Written instruction:
In the entries below, change every "common name" to "vernacular name" and leave all else as it is. Write out the lines of all entries again without the pictures.

Dataset content:
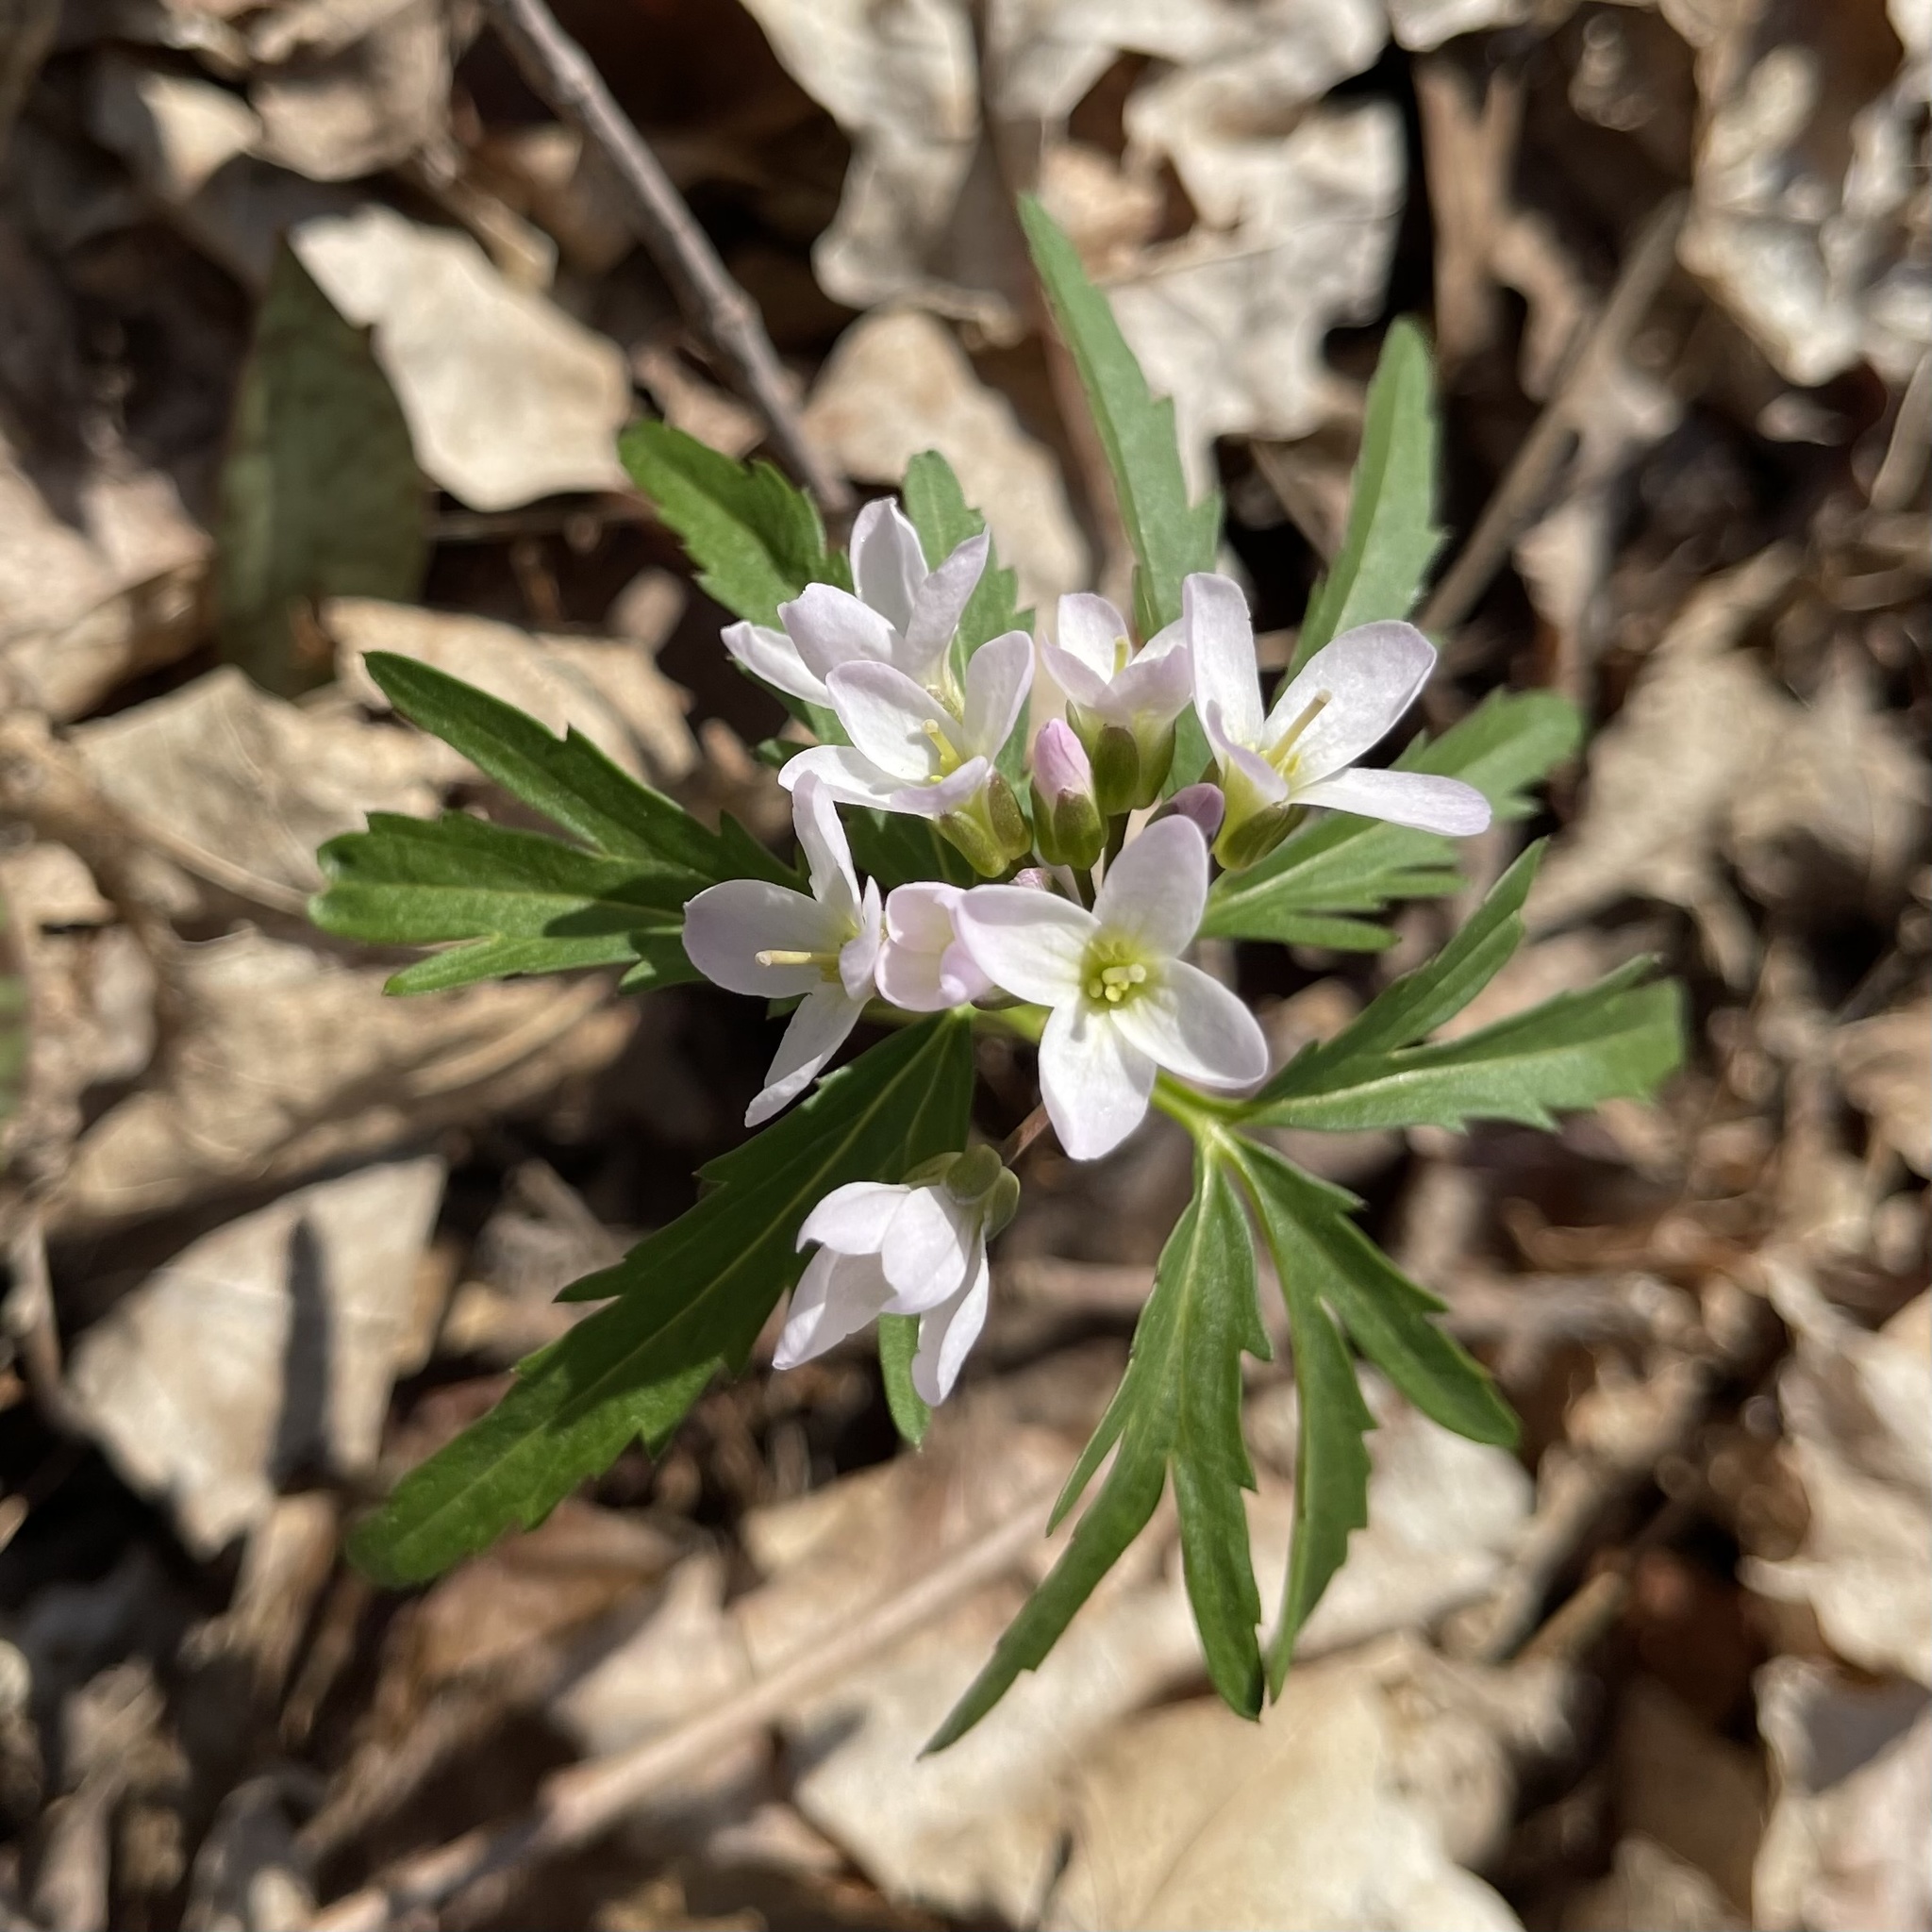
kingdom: Plantae
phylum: Tracheophyta
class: Magnoliopsida
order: Brassicales
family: Brassicaceae
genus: Cardamine
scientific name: Cardamine concatenata
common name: Cut-leaf toothcup
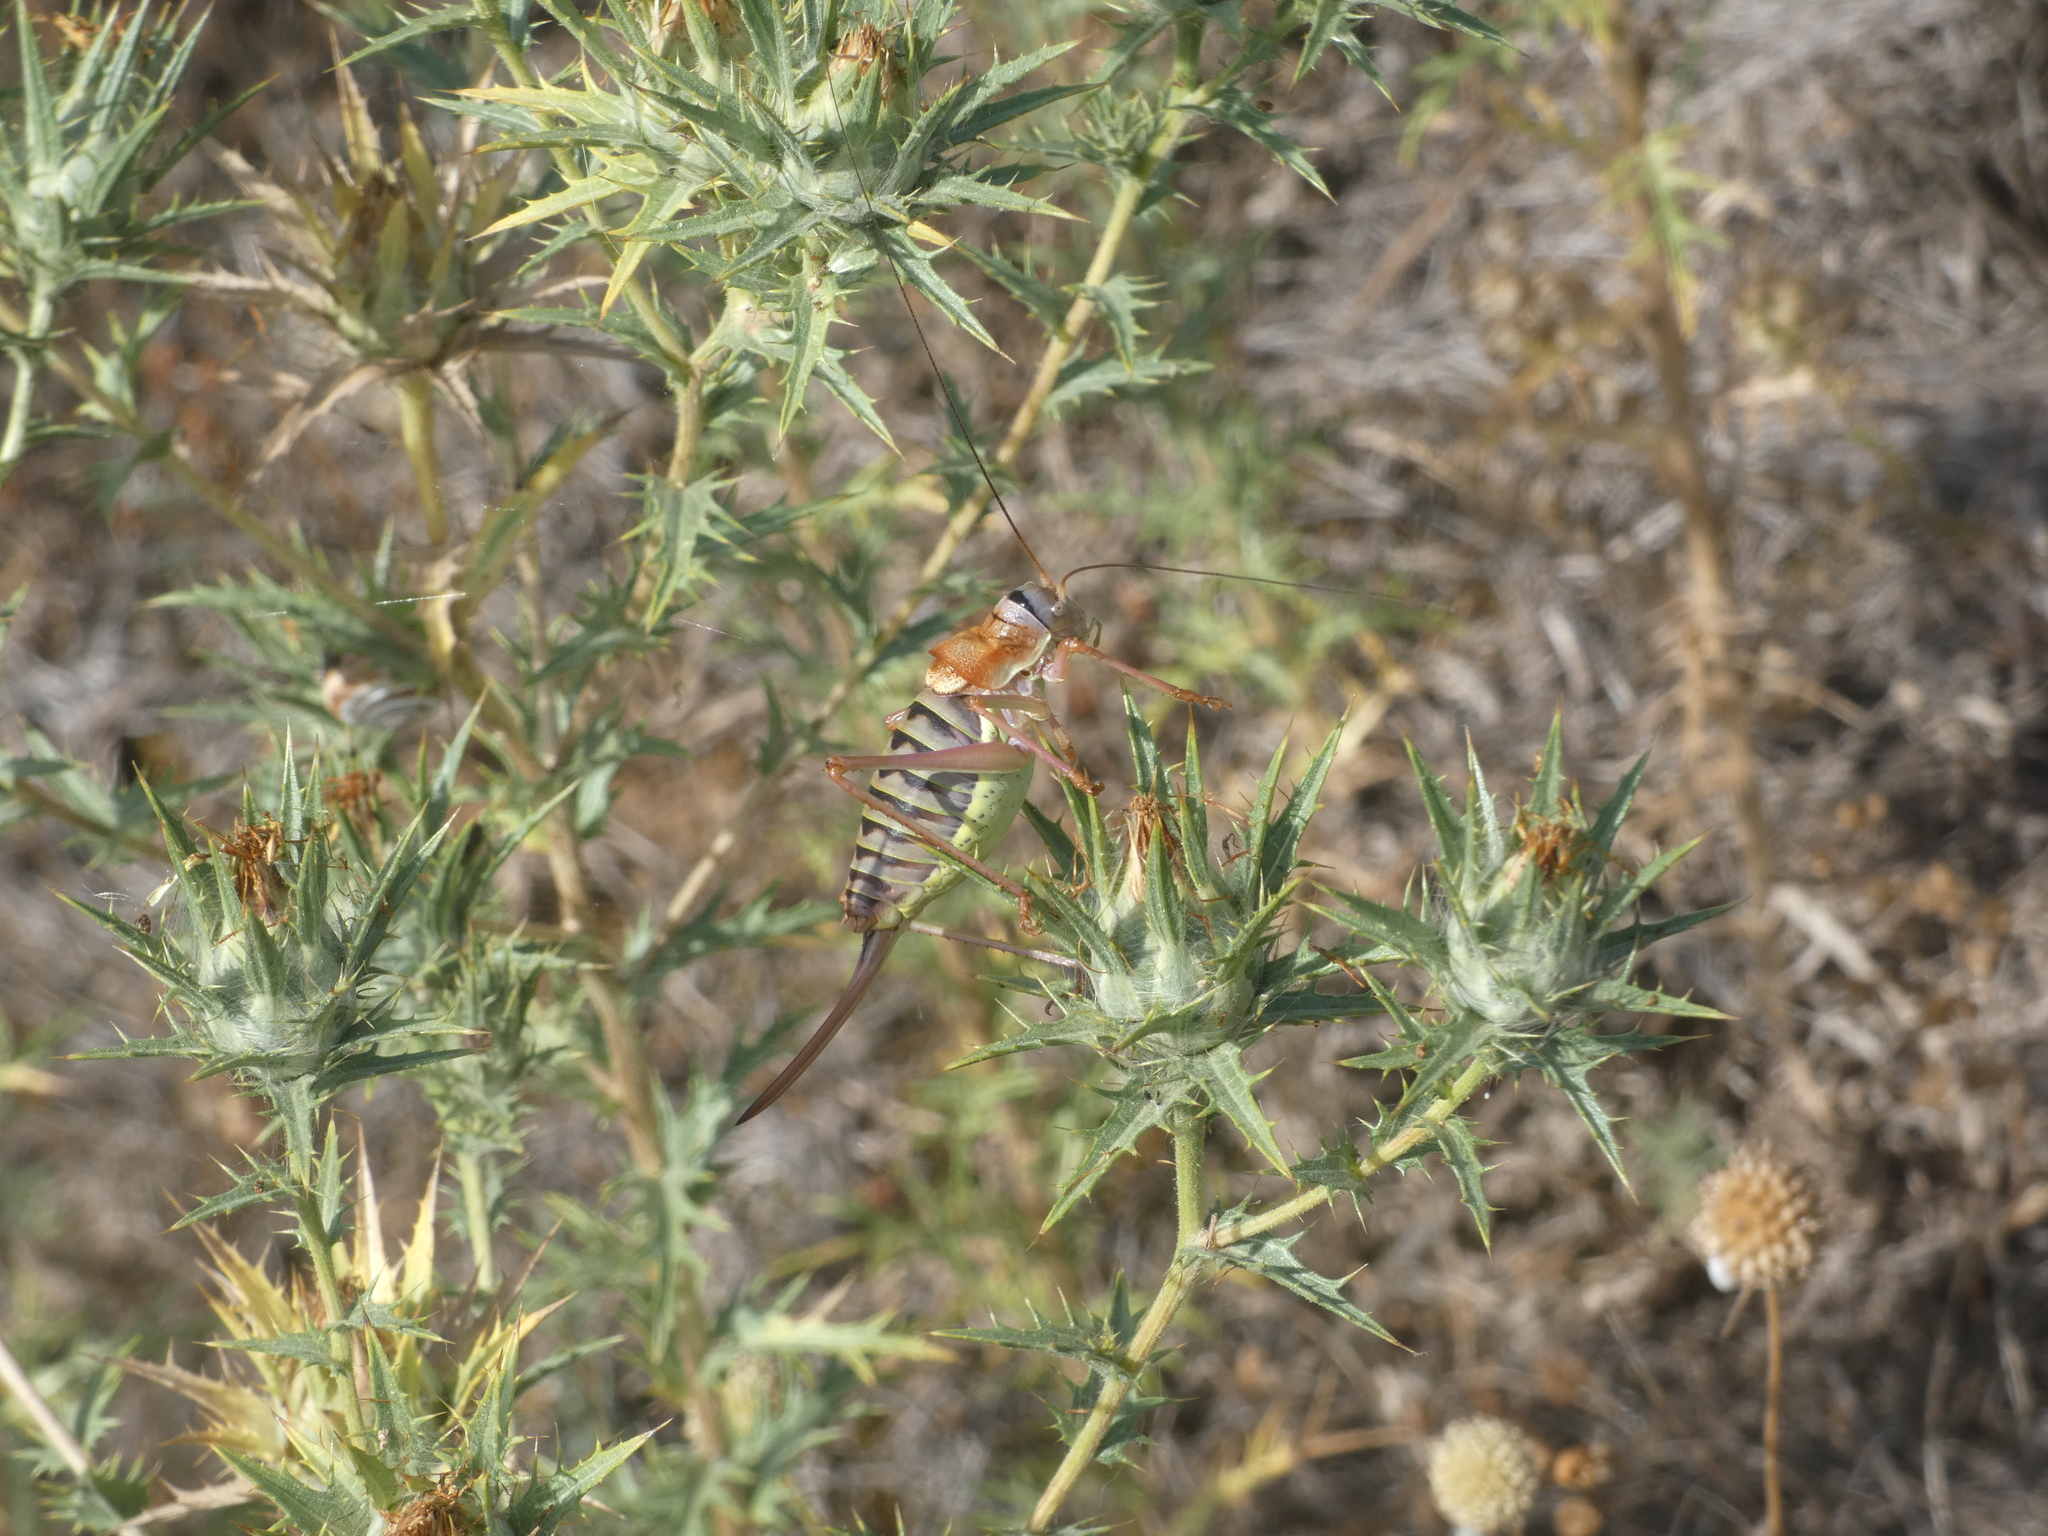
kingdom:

Solved exercise:
kingdom: Plantae
phylum: Tracheophyta
class: Magnoliopsida
order: Brassicales
family: Brassicaceae
genus: Cardamine
scientific name: Cardamine concatenata
vernacular name: Cut-leaf toothcup
kingdom:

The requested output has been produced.